*Text block*
----

1790: Expansion of CD8+ TCRVβ9+ T Cells in the Peripheral Blood of HLA-B27+ Patients with Axial Spondyloarthritis

Caroline Bauchiero¹, Micah Lefton¹, Stephanie Sinnappan², Jeffrey Sparks³ and Joerg Ermann⁴, ¹Brigham and Women's Hospital, Boston, MA, ²Columbia University, New York, NY, ³Division of Rheumatology, Inflammation, and Immunity, Brigham and Women’s Hospital and Harvard Medical School, Boston, MA, ⁴Division of Rheumatology, Inflammation and Immunity, Brigham and Women's Hospital and Harvard Medical School, Boston, MA

Background/Purpose: Studies in human HLA-B27 transgenic rats largely discredited the idea that CD8+ T cells are key drivers of disease in axial spondyloarthritis (axSpA). However, recent studies in humans have revived interest in the role of CD8+ T cells in axSpA including the description of relevant CD8+ T cell subsets in a number of rheumatic disease settings (CD103+CD49a+ InEx cells, regulatory CD8+KIR+ T cells, Granzyme B and K expressing CD8+ T cell subsets) and the demonstration of expanded TCR clonotypes in the joints and eyes of HLA-B27+ SpA patients. In this study, we used state-of-the-art flow cytometry to search for diagnostic cellular biomarkers in axSpA reporting results for CD8+ T cells.

----

Data items:
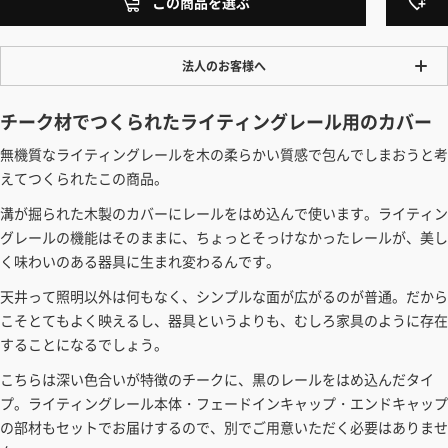
この商品を選ぶ
法人のお客様へ
ワンプライス販売
チーク材でつくられたライティングレール用のカバー
法人・個人様いずれも全て一律の価格で販売しております。法人/個人
無機質なライティングレールを木の柔らかい質感で包んでしまおうと考
事業主様には「請求書払い」も対応しています。
えてつくられたこの商品。
「請求書払い」の詳細はこちら
溝が掘られた木製のカバーにレールをはめ込んで使います。ライティン
カートでのお見積り機能
グレールの機能はそのままに、ちょっとそっけなかったレールが、美し
「この商品を選ぶ」からご希望の商品をカートに入れていただき、お届
く味わいのある器具に生まれ変わるんです。
け先種別・都道府県を選択すると、送料を含んだ合計金額を確認する
天井って照明以外は何もなく、シンプルな面が広がるのが普通。だから
ことができます。お見積り書の出力も可能です。
こそとてもよく映えるし、器具というよりも、むしろ家具のように存在
見積もりガイドはこちら
することになるでしょう。
こちらは深い色合いが特徴のチークに、黒のレールをはめ込んだタイ
プ。ライティングレール本体・フェードインキャップ・エンドキャップ
の部材もセットでお届けするので、別でご用意いただく必要はありませ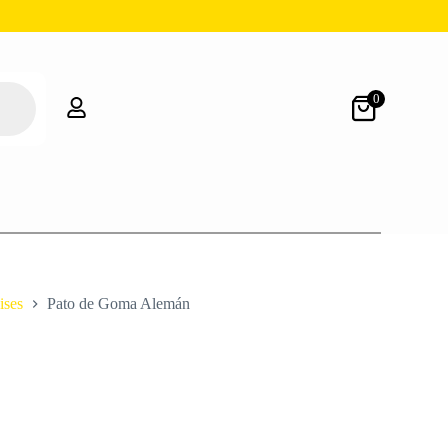
0
ises
Pato de Goma Alemán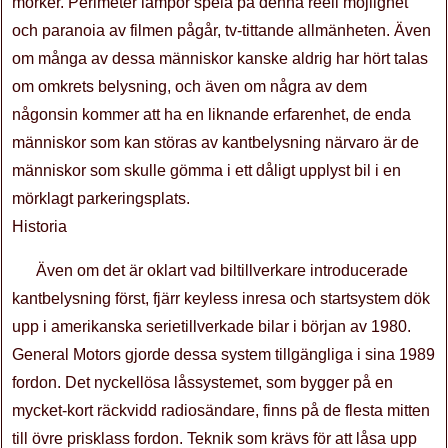
mörker. Perimeter lampor spela på denna reell möjlighet
och paranoia av filmen pågår, tv-tittande allmänheten. Även
om många av dessa människor kanske aldrig har hört talas
om omkrets belysning, och även om några av dem
någonsin kommer att ha en liknande erfarenhet, de enda
människor som kan störas av kantbelysning närvaro är de
människor som skulle gömma i ett dåligt upplyst bil i en
mörklagt parkeringsplats.
Historia
Även om det är oklart vad biltillverkare introducerade
kantbelysning först, fjärr keyless inresa och startsystem dök
upp i amerikanska serietillverkade bilar i början av 1980.
General Motors gjorde dessa system tillgängliga i sina 1989
fordon. Det nyckellösa låssystemet, som bygger på en
mycket-kort räckvidd radiosändare, finns på de flesta mitten
till övre prisklass fordon. Teknik som krävs för att låsa upp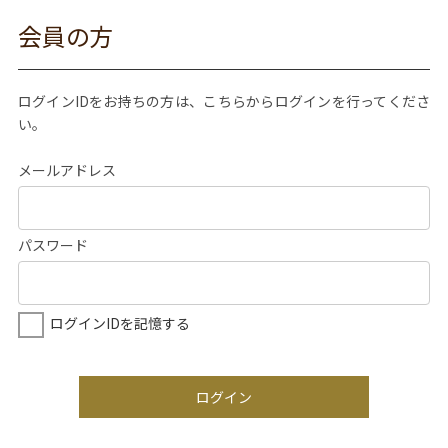
会員の方
ログインIDをお持ちの方は、こちらからログインを行ってくださ
い。
メールアドレス
パスワード
ログインIDを記憶する
ログイン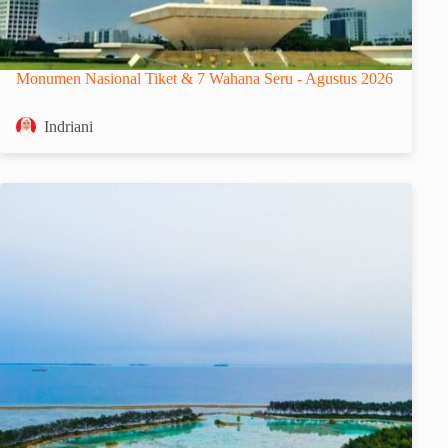
Monumen Nasional Tiket & 7 Wahana Seru - Agustus 2026
Indriani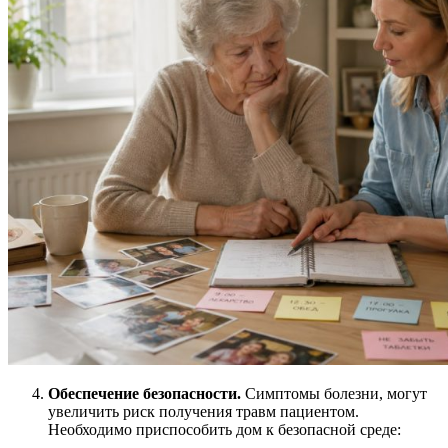
Обеспечение безопасности.
Симптомы болезни, могут
увеличить риск получения травм пациентом.
Необходимо приспособить дом к безопасной среде: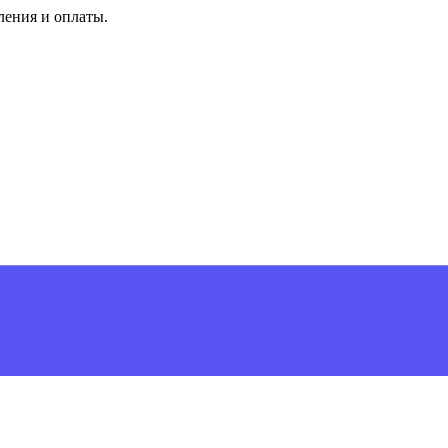
ления и оплаты.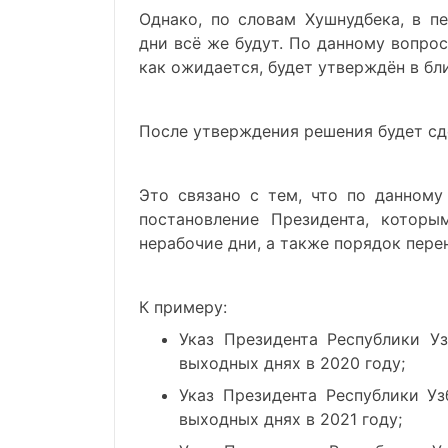
Однако, по словам Хушнудбека, в п
дни всё же будут. По данному вопро
как ожидается, будет утверждён в б
После утверждения решения будет с
Это связано с тем, что по данному
постановление Президента, которы
нерабочие дни, а также порядок пере
К примеру:
Указ Президента Республики У
выходных днях в 2020 году;
Указ Президента Республики У
выходных днях в 2021 году;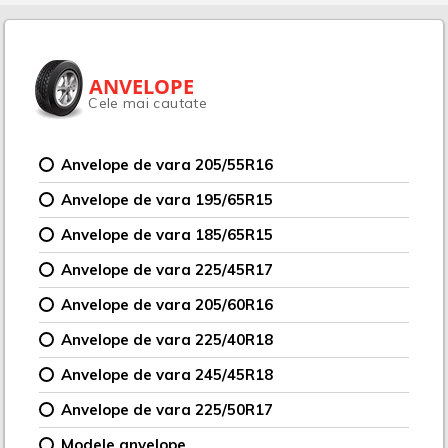
ANVELOPE
Cele mai cautate
Anvelope de vara 205/55R16
Anvelope de vara 195/65R15
Anvelope de vara 185/65R15
Anvelope de vara 225/45R17
Anvelope de vara 205/60R16
Anvelope de vara 225/40R18
Anvelope de vara 245/45R18
Anvelope de vara 225/50R17
Modele anvelope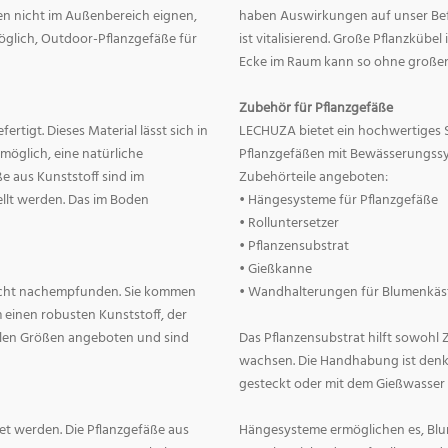
nnen nicht im Außenbereich eignen,
haben Auswirkungen auf unser Befin
 möglich, Outdoor-Pflanzgefäße für
ist vitalisierend. Große Pflanzkübe
Ecke im Raum kann so ohne große
Zubehör für Pflanzgefäße
rtigt. Dieses Material lässt sich in
LECHUZA bietet ein hochwertiges 
 möglich, eine natürliche
Pflanzgefäßen mit Bewässerungss
e aus Kunststoff sind im
Zubehörteile angeboten:
llt werden. Das im Boden
• Hängesysteme für Pflanzgefäße
• Rolluntersetzer
• Pflanzensubstrat
• Gießkanne
lecht nachempfunden. Sie kommen
• Wandhalterungen für Blumenkäs
 einen robusten Kunststoff, der
allen Größen angeboten und sind
Das Pflanzensubstrat hilft sowohl
wachsen. Die Handhabung ist denkba
gesteckt oder mit dem Gießwasser
t werden. Die Pflanzgefäße aus
Hängesysteme ermöglichen es, Blum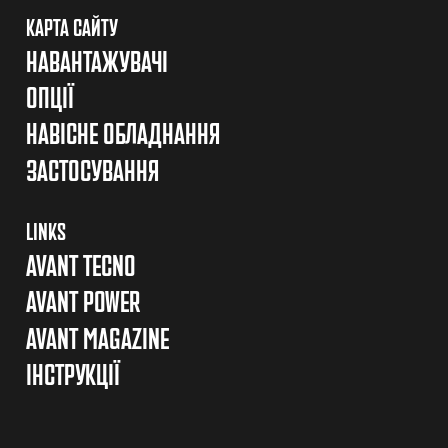
КАРТА САЙТУ
НАВАНТАЖУВАЧІ
ОПЦІЇ
НАВІСНЕ ОБЛАДНАННЯ
ЗАСТОСУВАННЯ
LINKS
AVANT TECNO
AVANT POWER
AVANT MAGAZINE
ІНСТРУКЦІЇ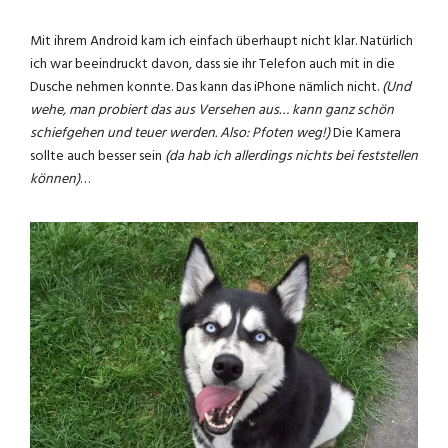
Mit ihrem Android kam ich einfach überhaupt nicht klar. Natürlich
ich war beeindruckt davon, dass sie ihr Telefon auch mit in die
Dusche nehmen konnte. Das kann das iPhone nämlich nicht.
(Und
wehe, man probiert das aus Versehen aus… kann ganz schön
schiefgehen und teuer werden. Also: Pfoten weg!)
Die Kamera
sollte auch besser sein
(da hab ich allerdings nichts bei feststellen
können)
…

----

*Activity*
Take the abstract on CD8+ T cells in axial spondyloarthritis further, starting after its last sentence. The data items have nothing to do with this.

*Answer to the problem*
Methods: Study subjects were recruited from our hospital's Orthopedic and Arthritis Center. Four groups were compared: healthy controls (HC), patients with chronic low back pain without axSpA (cLBP), axSpA patients not on a biologic (axSpA/-), and axSpA patients treated with a TNF inhibitor (axSpA/TNFi). Groups (n=22-23 each) were matched for age, sex and genotyped for HLA-B27. All axSpA patients fulfilled modified New York criteria for ankylosing spondylitis or the 2009 ASAS criteria for axSpA. PBMCs were analyzed in two batches on a CYTEK Aurora spectral flow cytometer. Our customized 30-parameter staining panel included major lineage markers, lymphocyte differentiation and activation markers and functional markers for cytotoxicity, homing, and cytokine production potential. We included antibodies for KIR3DL1 (DX9), KIR3DL2 (DX31), KIR2DL2/L3 (DX27) and KIR2DL5 (UP-R1) as well as TCRVβ9+ (MKB1). Cells were further stained intracellularly for GRZB (GB11) and GRZK (GM26E7). FlowJo was used for quality control and analysis (see gating strategy in Fig. 1).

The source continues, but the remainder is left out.